Gurian, 81, who owned several Maryland-based Hallmark greeting card stores before he retired, more recently volunteered with Michigan's Voters Not Politicians, the non-partisan group behind Proposal 2, which created the Independent Citizens Redistricting Commission.

That experience increased Gurian's lifelong interest in politics, he said, and like Morris, when Wheelock retired, Gurian, the married father of two, said he decided to run for the seat.

"What's very, very important is paying back the pension debt," Gurian said. "We're only 52 or 53 percent funded, that was ignored by the board for a while and it should be our priority to pay it back without raising taxes."

How the board will deal with funding shortfalls because of COVID-19 and a board ethics policy should also be prioritized, he said.

"The county will get less from the state so we'll have various choices to make and raising taxes would be horrible," Gurian said. "We're going to have to cut.
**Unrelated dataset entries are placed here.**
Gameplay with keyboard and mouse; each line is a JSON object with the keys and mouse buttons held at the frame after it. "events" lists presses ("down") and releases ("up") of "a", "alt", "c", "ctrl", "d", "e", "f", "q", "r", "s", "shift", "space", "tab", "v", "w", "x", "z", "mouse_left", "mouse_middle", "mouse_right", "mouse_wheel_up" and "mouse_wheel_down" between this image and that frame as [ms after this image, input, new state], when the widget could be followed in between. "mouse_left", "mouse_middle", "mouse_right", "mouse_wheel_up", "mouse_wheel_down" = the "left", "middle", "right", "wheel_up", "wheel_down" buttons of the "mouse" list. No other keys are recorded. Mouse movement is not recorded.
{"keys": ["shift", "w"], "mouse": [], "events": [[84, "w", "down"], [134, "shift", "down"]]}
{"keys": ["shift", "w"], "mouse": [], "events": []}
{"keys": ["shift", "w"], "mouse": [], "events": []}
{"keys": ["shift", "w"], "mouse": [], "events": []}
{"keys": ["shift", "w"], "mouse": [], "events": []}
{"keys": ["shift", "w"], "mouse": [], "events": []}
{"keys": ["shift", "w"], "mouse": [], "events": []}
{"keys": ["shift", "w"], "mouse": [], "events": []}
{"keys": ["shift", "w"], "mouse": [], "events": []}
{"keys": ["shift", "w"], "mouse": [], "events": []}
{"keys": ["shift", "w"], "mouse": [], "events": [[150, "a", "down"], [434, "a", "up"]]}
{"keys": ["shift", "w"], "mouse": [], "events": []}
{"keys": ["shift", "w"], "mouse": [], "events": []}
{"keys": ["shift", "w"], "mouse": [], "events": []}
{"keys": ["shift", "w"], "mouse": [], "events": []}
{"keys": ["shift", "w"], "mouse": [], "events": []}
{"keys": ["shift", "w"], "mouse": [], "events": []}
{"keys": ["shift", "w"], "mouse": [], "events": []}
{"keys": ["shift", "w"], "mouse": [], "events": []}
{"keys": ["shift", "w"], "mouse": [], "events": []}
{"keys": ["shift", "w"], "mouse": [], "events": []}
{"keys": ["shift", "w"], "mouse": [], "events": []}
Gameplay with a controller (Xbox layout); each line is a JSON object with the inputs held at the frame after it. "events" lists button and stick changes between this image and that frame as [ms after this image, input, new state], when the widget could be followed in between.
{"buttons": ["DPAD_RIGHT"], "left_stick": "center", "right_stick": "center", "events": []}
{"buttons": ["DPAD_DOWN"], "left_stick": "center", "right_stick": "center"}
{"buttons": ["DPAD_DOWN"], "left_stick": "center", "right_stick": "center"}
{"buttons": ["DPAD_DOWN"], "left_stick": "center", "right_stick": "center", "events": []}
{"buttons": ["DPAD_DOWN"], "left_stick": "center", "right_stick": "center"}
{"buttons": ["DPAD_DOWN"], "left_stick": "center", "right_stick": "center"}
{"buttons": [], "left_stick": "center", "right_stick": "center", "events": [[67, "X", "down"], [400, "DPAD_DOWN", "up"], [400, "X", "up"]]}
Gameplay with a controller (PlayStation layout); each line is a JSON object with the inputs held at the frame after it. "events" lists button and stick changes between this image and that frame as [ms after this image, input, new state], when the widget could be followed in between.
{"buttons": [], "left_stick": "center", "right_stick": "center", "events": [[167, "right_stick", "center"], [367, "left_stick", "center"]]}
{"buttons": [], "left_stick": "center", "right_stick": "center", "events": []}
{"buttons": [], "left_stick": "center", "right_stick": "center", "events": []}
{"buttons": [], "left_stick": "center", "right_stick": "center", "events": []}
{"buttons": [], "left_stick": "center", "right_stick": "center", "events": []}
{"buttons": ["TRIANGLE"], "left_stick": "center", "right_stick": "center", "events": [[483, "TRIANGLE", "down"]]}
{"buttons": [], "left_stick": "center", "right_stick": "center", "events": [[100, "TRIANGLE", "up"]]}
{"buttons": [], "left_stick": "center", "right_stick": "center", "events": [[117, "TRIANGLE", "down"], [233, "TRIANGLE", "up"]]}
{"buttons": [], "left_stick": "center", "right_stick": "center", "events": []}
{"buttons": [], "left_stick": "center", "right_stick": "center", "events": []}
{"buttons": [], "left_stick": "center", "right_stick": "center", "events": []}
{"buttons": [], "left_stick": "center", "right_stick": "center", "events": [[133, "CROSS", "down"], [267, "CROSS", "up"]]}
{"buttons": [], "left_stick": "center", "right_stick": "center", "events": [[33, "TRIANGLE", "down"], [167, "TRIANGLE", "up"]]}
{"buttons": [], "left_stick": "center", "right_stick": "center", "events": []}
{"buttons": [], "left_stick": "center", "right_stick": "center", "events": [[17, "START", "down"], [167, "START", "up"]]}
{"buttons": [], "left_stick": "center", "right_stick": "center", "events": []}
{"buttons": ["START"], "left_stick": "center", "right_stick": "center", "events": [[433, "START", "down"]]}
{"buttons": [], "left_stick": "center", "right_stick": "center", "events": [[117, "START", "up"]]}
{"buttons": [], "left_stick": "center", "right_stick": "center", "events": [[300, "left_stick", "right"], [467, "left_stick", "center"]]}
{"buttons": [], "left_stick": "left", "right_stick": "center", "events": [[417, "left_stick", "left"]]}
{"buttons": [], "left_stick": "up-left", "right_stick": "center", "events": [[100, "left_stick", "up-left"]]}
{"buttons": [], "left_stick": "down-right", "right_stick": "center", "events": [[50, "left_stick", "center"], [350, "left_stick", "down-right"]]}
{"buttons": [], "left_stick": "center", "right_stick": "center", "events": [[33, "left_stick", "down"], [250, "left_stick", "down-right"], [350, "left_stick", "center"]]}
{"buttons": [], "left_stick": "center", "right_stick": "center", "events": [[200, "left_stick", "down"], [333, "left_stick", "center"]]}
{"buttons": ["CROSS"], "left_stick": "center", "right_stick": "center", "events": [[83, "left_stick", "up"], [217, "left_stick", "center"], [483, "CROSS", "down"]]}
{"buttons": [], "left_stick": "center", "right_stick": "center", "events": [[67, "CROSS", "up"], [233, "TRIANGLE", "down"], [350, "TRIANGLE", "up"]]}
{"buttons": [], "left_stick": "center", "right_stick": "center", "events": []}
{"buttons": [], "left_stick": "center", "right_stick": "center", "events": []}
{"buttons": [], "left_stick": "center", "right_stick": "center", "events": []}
Some things you can't cut and some things are flexible and in January the incoming board will inherit that and we're going to have to deal with it."

Financing a new jail with a bond issue and collaborating with Housing North, business leaders and area townships to build workplace housing are two additional projects Gurian highlighted as important.

"Any issue is complicated," he said. "People often look for easy answers but nothing is easy."

Knipe, 52, said the need for sustainable career-level jobs in the community is his number one issue.

The married father of two said many of the area's challenges, such as a need for more affordable housing, could be solved by bringing in more high-paying jobs.

"The fact that my kids growing up right now and talk about leaving really hit home," Knipe said. "I sacrificed a lot in order to stay here and I did that because of my love for the area. I would really desire that they have that opportunity too."

Knipe spent years traveling 30 to 45 weeks of the year as head of project management for company that installed emergency communications systems for senior communities. For the past 18 months his job transitioned to one where he stays home and has the time to devote to the board, he said.

He said he'd like to see less drama and strife on the board and more support for veterans.

Knipe said he is active in conservation groups such as the Quality Deer Management Association and Michigan Conservation Clubs and helped form a cooperative of landowners in Antrim County where he has access to hunting property.

For Morris it was a family tragedy -- the 2004 death of her teenage daughter, Adrian, as the result of a car crash -- she said inspires her to give back to the community.

"When Adrian died, this community showed itself for what it was," Morris said. "They wrapped their arms around us and gave us hope."

Since then Morris said she has volunteered at Michael's House, worked with Traverse City West Senior High School to establish a scholarship in Adrian's name, served on nonprofit boards and volunteered at the Women's Resource Center.

Morris, a married mother of 3, learned the driver of the other vehicle in the crash had dozens of moving violations, and said communication between agencies and the funding of law enforcement would be one of her priorities if elected.

"It planted a seed that I needed to do something," she said. "I support growth, but growth with the right infrastructure and there is at least one intersection in District 4 that needs addressing, so another family doesn't go through what we did."

The North Long Lake Road, East Long Lake Road and Strait Road intersection is problematic, she said.

Morris said her business is still thriving, she looks forward to returning to a full schedule when conditions allow and that good management of county and township parks, such as Twin Lakes, are also on her list of priorities.